Last week, RCMP officers also apologized to demonstrators for using racial slurs against demonstrators during those arrests. While Turner says he appreciates that the national police force has apologized, the event made him question his future in journalism. It is still fresh in his memory. He says an apology “literally means nothing if there are no repercussions for the officers that arrested journalists in Canada.”

“It wasn't just me, this isn't just me; this could happen to any journalist anywhere in Canada,” he said.

Media accreditation

In its report, the Civilian Reviews and Complaints Commission also asked the RCMP to explore the feasibility of creating a system for accrediting journalists, who would then be allowed to report on protests with more freedom. 

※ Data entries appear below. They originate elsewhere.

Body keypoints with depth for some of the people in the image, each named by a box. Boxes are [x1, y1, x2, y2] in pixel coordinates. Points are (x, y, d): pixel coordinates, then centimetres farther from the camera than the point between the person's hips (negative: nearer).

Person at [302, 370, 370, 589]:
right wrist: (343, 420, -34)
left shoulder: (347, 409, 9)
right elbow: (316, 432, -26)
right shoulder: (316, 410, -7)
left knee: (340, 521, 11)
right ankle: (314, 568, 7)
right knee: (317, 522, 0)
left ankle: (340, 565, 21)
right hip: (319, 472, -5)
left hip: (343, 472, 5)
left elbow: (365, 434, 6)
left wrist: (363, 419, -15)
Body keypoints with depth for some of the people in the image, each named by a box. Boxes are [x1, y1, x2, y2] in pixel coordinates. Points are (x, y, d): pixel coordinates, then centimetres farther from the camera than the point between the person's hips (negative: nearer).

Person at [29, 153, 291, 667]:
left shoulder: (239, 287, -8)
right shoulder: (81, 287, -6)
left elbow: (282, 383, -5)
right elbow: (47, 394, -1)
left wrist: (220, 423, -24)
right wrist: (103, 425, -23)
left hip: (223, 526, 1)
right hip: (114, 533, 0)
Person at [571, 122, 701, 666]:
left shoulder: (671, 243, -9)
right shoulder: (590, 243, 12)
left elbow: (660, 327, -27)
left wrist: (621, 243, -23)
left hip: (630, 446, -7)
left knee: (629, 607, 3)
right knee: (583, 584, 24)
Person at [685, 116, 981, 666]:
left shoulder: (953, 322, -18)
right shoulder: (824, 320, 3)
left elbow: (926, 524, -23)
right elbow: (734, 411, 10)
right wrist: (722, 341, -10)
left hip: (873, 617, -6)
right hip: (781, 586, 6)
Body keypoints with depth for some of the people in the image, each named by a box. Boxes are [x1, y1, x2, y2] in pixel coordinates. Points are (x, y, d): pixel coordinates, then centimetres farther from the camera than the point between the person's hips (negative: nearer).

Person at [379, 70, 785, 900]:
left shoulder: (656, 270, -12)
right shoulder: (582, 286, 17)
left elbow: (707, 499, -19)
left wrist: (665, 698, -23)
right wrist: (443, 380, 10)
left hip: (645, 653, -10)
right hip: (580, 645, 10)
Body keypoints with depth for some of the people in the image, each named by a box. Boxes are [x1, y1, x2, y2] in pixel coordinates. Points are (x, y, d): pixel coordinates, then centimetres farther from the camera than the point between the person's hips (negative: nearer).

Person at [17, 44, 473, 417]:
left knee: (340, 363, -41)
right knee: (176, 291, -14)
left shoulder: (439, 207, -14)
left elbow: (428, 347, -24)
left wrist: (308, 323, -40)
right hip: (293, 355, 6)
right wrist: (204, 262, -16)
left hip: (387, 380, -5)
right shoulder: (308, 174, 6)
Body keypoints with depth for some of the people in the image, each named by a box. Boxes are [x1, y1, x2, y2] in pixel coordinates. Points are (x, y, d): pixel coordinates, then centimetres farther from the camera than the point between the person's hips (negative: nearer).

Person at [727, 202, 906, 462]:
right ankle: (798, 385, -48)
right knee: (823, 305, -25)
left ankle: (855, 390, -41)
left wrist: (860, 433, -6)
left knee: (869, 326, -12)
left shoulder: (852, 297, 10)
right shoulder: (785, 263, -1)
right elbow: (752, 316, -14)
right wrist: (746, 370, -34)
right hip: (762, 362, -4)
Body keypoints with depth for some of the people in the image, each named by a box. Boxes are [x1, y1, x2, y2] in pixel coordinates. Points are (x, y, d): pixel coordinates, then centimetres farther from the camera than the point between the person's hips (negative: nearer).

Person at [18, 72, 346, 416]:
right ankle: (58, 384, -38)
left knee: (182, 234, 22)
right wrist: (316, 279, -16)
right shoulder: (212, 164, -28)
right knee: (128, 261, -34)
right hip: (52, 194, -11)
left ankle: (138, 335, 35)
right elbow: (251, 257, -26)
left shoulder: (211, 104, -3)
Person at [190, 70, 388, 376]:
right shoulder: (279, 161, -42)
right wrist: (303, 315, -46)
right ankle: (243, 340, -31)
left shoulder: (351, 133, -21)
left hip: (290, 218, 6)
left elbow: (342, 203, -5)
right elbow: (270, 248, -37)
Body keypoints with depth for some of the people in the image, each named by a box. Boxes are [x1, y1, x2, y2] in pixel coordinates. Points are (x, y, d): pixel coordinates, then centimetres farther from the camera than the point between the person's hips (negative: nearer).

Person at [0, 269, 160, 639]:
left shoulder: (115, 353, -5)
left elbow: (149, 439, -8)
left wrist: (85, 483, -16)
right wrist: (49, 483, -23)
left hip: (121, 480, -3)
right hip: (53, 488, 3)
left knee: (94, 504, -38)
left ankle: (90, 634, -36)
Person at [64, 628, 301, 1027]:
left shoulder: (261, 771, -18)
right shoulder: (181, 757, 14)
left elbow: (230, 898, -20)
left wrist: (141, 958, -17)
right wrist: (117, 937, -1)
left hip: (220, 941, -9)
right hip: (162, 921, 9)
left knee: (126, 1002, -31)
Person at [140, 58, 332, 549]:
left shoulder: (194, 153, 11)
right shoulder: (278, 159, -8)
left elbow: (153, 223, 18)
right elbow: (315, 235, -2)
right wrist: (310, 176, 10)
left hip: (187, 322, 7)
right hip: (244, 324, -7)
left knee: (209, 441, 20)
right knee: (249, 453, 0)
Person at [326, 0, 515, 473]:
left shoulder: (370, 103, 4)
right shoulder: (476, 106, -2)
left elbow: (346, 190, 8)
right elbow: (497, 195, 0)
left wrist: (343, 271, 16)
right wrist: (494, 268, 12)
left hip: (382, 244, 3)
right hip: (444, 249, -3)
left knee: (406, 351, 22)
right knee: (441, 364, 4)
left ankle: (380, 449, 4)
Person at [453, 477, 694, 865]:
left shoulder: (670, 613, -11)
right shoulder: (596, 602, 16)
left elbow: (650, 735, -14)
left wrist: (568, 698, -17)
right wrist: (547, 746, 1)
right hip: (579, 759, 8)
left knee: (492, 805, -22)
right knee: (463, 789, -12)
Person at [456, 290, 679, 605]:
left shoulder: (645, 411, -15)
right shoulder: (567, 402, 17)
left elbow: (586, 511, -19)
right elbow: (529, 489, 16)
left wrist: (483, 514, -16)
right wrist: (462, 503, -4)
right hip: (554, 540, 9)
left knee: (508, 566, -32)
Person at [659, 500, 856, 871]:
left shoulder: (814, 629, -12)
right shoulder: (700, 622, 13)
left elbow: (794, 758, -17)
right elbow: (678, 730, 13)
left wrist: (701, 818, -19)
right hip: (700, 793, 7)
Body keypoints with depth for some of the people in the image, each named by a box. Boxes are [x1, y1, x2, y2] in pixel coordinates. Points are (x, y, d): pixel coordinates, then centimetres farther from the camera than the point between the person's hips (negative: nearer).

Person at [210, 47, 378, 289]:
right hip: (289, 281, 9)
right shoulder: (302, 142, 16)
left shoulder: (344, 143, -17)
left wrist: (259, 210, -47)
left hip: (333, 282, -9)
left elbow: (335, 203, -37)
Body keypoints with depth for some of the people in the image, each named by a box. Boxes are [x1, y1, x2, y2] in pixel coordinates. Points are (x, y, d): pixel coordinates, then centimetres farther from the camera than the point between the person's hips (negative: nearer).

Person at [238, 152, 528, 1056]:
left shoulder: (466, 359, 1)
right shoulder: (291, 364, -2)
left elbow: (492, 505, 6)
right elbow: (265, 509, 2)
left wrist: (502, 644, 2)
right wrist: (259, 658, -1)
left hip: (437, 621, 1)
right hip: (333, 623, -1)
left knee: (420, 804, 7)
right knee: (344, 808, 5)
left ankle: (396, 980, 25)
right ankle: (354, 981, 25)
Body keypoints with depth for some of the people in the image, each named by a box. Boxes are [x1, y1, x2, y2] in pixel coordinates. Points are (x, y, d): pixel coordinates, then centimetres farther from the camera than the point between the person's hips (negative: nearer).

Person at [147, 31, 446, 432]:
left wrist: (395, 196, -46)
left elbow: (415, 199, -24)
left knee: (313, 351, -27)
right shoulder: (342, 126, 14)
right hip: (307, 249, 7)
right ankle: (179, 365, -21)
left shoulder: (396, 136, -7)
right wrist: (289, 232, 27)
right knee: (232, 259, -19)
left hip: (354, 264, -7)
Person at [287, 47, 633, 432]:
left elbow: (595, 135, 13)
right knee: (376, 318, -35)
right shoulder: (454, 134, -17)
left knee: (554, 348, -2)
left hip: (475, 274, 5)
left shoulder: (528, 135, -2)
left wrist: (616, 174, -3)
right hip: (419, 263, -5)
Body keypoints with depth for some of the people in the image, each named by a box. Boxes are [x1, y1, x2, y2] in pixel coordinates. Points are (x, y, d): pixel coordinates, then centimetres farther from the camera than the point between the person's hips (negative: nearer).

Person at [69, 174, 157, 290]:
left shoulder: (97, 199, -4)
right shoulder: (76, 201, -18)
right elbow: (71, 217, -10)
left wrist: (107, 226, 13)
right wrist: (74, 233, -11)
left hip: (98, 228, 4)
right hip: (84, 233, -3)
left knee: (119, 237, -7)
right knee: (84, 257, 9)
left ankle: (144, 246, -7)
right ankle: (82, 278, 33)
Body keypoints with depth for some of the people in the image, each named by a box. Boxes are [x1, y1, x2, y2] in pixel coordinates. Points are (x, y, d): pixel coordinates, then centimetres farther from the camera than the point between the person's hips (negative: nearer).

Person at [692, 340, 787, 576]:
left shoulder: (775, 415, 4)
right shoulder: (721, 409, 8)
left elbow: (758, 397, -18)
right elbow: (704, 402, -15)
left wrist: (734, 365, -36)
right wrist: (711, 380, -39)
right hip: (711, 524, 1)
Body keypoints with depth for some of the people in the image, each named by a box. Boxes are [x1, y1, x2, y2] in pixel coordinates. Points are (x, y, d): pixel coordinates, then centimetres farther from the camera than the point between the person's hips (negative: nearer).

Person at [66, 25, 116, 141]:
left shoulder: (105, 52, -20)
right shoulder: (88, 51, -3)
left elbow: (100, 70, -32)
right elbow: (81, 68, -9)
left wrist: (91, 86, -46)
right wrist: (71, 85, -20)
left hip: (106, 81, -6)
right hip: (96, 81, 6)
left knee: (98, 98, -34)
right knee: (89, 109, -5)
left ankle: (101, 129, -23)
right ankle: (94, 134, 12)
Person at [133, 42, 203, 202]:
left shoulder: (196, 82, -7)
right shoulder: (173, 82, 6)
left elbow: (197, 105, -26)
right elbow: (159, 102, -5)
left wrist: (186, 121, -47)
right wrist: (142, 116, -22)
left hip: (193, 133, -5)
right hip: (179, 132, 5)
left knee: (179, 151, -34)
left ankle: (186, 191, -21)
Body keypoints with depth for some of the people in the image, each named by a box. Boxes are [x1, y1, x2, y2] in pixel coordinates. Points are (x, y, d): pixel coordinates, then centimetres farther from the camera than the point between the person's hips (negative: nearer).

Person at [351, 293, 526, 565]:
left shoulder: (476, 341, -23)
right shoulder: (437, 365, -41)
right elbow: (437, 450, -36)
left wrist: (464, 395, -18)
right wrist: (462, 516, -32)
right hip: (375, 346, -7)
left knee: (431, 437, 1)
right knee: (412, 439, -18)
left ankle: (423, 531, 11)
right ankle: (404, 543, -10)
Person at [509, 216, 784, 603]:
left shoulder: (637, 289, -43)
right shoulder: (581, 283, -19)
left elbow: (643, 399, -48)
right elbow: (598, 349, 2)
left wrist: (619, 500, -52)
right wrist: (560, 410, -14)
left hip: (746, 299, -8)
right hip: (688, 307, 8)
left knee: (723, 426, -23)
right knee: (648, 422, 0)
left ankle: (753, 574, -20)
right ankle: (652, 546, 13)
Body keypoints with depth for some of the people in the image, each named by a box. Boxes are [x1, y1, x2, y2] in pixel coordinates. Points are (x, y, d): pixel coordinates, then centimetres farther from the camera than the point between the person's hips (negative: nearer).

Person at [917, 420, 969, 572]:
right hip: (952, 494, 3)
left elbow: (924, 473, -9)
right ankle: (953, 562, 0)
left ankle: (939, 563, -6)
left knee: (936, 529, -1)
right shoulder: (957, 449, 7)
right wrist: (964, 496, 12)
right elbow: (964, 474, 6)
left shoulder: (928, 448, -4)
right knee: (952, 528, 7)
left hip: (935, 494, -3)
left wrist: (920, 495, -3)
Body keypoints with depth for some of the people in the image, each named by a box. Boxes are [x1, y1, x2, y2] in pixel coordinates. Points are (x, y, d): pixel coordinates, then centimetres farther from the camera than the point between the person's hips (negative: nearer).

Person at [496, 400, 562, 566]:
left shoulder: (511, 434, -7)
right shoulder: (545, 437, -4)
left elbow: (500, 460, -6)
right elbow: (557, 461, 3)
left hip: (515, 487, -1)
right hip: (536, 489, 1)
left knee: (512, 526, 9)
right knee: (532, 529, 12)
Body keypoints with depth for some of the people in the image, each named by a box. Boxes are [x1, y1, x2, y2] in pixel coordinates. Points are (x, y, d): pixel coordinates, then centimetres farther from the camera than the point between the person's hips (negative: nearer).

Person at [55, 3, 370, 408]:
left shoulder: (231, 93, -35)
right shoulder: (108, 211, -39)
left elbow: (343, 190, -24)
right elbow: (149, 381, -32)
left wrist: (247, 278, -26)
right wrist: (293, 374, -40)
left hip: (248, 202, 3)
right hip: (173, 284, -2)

However, both Turner and Cox reject the idea outright. Turner thinks the RCMP should have “zero say” on who is and isn’t a journalist. As an Indigenous journalist, he has been accused by police of biased reporting. He doesn’t want a police force that considers him biased in charge of accreditation.

Cox also worries accreditation could create a context that gives the RCMP more options to disallow citizen journalism. Cox points to the bystander who recorded the killing of George Floyd. The video contributed to an essential piece of journalism that won an honourary Pulitzer Prize, for newsgathering done by people without accreditation, training or affiliation with a media outlet.

Jeffrey Monaghan, a scholar who studies policing and surveillance of social movements, is critical of the RCMP’s approach in his book Policing Indigenous Movements. 

The purpose of policing like the Community-Industry Response Group is to “get ahead of these protests in order to manage them, and to help industry … move these projects along,” Monaghan said.

Cox hopes last week’s report withering tone carries over to action. He says that it “feels like the beginning of the end” when it comes to the Community-Industry Response Group's history and record on press freedom. 

“That’s the one thing that we can't lose sight of in all of this, that when the police prevent the media from having oversight, from observing what they're doing on behalf of the public, they're not depriving the journalists, they're depriving the public of information,” he said.